For all that DigiFabster does—and it is nothing short of miraculous, bringing metal cutting machine shops into the modern age—it’s quite remarkable that they don’t make a big deal out of it. You have to squint really hard to see a hint of “powered by DigiFabster” on a site that has installed it.
The company seems content to be white labeled and work behind the scenes.

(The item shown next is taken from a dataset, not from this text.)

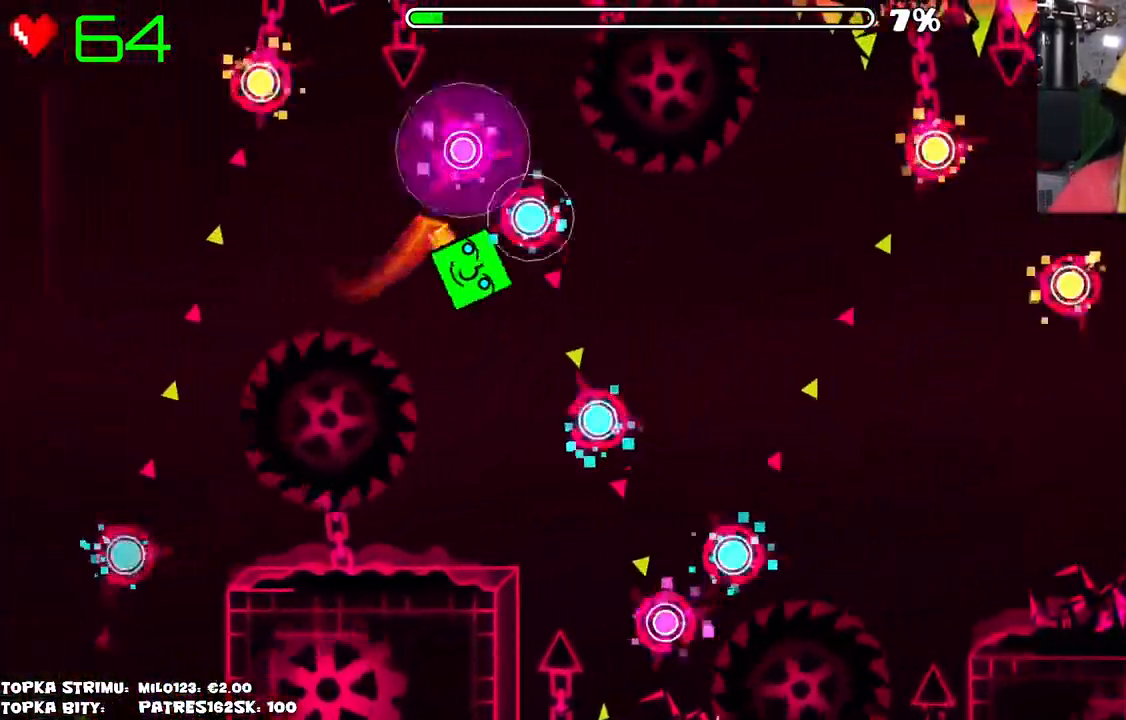
{"keys": [], "mouse": [], "events": [[67, "mouse_left", "down"], [117, "mouse_left", "up"], [200, "mouse_left", "down"], [250, "mouse_left", "up"], [434, "mouse_left", "down"], [484, "mouse_left", "up"]]}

“We’re providing a service to our customers,” says McCumber.
Pricing of DigiFabster
True to the you-don’t-have-to-pick-up-the-phone attitude its application allows, you don’t have to call DigiFabster to learn how much it costs, either. The pricing is conveniently available on DigiFabster’s website. You can get DigiFabster by the module ($250 per month for each of 3D printing, CNC milling and CNC lathe/turning or 2D cutting). Getting all modules at once (3D printing, CNC milling and CNC lathe/turning and 2D cutting) plus additional enhancements will cost $840 a month. A full year’s commitment is required in either case.
Never has the cost of modernizing your machine shop been this low or as convenient.